Smectites, clay minerals commonly found in soils and sediments, vary widely in their ability to adsorb organic chemicals. Recent research has demonstrated the importance of surface charge density and properties of exchangeable cations in controlling the affinity of smectites for organic molecules. In this study, we induced hysteresis in the crystalline swelling of smectites to test the hypothesis that the extent of crystalline swelling (or interlayer hydration status) has a large influence on the ability of smectites to adsorb atrazine from aqueous systems. Air-dried K-saturated Panther Creek (PC) smectite swelled less (d(001) = 1.38 nm) than never-dried K-PC (d(001) = 1.7 nm) when rehydrated in 20 mM KCl. Correspondingly, the air-dried-rehydrated K-PC had an order of magnitude greater affinity for atrazine relative to the never-dried K-PC. Both air-dried-rehydrated and never-dried Ca-PC expanded to approximately 2.0 nm in 10 mM CaCl2 and both samples had similar affinities for atrazine that were slightly lower than that of never-dried K-PC. The importance of interlayer hydration status in controlling sorption affinity was confirmed by molecular modeling, which revealed much greater interaction between interlayer water molecules and atrazine in a three-layer hydrate relative to a one-layer hydrate.
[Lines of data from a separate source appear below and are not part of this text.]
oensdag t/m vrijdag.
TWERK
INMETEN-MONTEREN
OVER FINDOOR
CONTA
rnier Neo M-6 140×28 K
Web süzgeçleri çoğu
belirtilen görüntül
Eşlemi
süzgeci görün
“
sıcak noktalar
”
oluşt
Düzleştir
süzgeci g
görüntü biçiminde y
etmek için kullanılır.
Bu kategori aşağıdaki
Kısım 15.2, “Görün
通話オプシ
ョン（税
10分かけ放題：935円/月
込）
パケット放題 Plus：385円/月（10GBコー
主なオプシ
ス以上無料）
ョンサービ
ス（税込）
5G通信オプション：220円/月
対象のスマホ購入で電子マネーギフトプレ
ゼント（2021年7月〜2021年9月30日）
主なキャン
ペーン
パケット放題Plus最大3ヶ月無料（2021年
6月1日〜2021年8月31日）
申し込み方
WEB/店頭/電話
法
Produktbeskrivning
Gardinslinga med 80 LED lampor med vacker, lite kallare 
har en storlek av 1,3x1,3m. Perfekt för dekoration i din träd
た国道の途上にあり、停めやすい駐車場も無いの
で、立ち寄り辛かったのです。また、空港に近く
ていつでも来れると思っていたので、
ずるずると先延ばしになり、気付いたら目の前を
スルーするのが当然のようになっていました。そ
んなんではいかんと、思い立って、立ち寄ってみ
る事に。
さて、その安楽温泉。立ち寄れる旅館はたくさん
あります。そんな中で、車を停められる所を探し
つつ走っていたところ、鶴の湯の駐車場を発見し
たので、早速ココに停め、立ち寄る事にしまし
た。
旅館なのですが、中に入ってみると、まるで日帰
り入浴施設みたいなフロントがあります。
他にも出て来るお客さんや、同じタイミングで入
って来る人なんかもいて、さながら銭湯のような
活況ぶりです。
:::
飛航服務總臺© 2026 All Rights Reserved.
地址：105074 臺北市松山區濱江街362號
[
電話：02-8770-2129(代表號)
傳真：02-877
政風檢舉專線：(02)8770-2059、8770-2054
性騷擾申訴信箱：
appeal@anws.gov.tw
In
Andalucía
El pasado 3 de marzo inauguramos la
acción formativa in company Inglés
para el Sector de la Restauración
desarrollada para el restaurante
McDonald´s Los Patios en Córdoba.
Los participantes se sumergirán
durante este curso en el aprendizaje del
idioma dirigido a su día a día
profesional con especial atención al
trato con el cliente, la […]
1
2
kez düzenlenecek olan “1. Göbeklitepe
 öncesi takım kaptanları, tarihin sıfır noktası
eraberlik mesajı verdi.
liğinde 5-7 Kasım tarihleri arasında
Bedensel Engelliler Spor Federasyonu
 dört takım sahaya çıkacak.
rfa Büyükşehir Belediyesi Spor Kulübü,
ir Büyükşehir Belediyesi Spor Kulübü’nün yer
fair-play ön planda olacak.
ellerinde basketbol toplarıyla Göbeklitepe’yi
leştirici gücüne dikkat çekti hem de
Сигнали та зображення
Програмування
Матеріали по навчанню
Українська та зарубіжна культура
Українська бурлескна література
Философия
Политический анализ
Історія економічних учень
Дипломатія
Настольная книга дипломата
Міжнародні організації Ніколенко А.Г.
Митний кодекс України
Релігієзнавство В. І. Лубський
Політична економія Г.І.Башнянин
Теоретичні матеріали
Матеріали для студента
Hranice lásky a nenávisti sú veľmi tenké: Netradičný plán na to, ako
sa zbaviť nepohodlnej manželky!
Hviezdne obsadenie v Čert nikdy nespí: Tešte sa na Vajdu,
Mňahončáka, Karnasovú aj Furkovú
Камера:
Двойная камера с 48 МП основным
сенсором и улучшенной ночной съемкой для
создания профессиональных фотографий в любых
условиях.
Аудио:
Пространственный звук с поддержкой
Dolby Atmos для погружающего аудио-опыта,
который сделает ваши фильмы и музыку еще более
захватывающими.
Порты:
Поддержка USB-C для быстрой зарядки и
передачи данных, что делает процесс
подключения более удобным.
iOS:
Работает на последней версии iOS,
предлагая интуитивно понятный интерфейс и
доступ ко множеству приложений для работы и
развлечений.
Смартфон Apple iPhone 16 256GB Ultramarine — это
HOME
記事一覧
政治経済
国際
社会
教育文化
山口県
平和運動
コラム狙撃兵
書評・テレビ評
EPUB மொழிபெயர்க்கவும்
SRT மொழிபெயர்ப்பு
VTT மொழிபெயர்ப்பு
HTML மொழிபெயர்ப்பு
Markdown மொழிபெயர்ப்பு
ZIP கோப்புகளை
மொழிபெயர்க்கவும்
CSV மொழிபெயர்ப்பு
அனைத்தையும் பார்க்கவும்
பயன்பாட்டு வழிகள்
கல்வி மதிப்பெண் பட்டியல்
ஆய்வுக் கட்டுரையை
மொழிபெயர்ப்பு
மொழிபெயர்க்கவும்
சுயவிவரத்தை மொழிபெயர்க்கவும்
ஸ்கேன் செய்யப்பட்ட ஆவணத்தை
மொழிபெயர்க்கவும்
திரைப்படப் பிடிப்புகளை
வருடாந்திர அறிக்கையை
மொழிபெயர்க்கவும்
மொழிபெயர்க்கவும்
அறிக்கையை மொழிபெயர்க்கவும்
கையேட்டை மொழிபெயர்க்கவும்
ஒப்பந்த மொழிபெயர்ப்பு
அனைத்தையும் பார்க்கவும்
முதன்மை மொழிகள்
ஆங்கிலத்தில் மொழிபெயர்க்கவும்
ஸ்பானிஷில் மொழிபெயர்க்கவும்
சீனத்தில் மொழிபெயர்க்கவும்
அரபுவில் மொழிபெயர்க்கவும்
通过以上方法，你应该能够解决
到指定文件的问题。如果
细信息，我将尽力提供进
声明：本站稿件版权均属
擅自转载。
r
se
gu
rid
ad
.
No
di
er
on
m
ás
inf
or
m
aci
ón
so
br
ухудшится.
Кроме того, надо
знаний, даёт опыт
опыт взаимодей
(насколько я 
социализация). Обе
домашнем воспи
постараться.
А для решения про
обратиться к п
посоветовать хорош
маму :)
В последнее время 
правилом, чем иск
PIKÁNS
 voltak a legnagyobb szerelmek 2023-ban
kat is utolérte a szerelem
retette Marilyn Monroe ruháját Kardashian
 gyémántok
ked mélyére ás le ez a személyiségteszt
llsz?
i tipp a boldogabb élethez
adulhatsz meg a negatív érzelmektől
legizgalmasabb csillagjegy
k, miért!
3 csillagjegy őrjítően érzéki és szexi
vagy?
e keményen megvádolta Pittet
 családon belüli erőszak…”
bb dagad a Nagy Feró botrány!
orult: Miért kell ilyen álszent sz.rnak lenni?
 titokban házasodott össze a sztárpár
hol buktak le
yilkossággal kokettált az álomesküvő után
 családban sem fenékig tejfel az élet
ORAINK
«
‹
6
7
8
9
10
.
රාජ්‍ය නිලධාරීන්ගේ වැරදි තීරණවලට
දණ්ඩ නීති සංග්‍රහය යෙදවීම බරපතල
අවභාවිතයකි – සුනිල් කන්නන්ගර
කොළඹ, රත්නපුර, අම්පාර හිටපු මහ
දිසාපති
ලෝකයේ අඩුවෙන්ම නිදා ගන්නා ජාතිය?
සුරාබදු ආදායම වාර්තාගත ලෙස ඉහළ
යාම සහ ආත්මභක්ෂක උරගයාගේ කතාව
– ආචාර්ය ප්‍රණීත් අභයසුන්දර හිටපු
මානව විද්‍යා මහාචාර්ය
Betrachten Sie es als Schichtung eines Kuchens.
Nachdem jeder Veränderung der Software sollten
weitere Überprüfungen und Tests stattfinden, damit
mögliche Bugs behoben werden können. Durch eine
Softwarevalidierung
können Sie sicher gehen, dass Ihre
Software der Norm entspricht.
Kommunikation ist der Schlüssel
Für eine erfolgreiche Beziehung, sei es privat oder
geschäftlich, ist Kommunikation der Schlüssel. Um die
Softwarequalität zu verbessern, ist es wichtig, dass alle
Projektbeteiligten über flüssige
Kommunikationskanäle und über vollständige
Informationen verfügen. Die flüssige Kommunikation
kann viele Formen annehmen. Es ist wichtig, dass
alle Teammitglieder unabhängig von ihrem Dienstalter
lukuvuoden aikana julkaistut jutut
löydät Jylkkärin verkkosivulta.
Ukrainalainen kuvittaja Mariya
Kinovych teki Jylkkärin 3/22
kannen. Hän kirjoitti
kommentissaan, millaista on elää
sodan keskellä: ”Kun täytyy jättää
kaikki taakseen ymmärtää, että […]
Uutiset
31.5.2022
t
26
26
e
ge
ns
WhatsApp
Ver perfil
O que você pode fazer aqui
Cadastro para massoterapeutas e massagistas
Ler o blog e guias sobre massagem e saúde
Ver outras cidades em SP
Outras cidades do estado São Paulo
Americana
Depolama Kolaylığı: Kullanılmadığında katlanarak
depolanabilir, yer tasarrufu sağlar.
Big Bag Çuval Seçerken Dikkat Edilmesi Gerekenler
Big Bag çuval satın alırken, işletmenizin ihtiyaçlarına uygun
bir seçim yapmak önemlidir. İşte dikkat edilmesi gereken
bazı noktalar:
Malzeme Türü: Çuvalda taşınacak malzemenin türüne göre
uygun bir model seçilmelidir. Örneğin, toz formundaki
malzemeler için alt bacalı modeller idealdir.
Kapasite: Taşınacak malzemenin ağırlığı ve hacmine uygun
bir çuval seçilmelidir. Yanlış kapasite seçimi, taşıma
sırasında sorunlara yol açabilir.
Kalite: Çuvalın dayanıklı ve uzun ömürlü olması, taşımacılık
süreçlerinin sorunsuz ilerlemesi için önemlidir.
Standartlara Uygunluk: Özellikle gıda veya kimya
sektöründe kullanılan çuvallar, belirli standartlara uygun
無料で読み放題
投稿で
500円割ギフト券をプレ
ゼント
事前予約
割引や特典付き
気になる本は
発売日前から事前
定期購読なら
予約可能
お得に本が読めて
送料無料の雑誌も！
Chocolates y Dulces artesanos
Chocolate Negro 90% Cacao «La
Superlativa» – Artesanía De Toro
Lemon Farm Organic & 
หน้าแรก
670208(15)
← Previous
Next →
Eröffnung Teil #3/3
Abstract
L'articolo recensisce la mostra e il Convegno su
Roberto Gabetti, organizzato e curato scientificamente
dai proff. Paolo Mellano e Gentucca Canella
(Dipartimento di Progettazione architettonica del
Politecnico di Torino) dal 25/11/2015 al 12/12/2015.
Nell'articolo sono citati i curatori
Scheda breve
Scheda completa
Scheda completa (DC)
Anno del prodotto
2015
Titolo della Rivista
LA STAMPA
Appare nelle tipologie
The entropy change on moving atrazine from a fully hydrated state in the bulk solution to a partially hydrated state in the smectite interlayers is believed to be a major factor influencing sorption affinity. In an application test, choice of background solution (20 mM KCl versus 10 mM CaCl2) and air-drying treatments significantly affected atrazine sorption affinities for three-smectitic soils; however, the trends were not consistent with those observed for the reference smectite. Further, extending the initial rehydration time from 24 to 240 h (prior to adding atrazine) significantly decreased the soil's sorption affinity for atrazine. We conclude that interlayer hydration status has a large influence on the affinity of smectites for atrazine and that air-drying treatments have the potential to modify the sorption affinity of smectitic soils for organic molecules such as atrazine.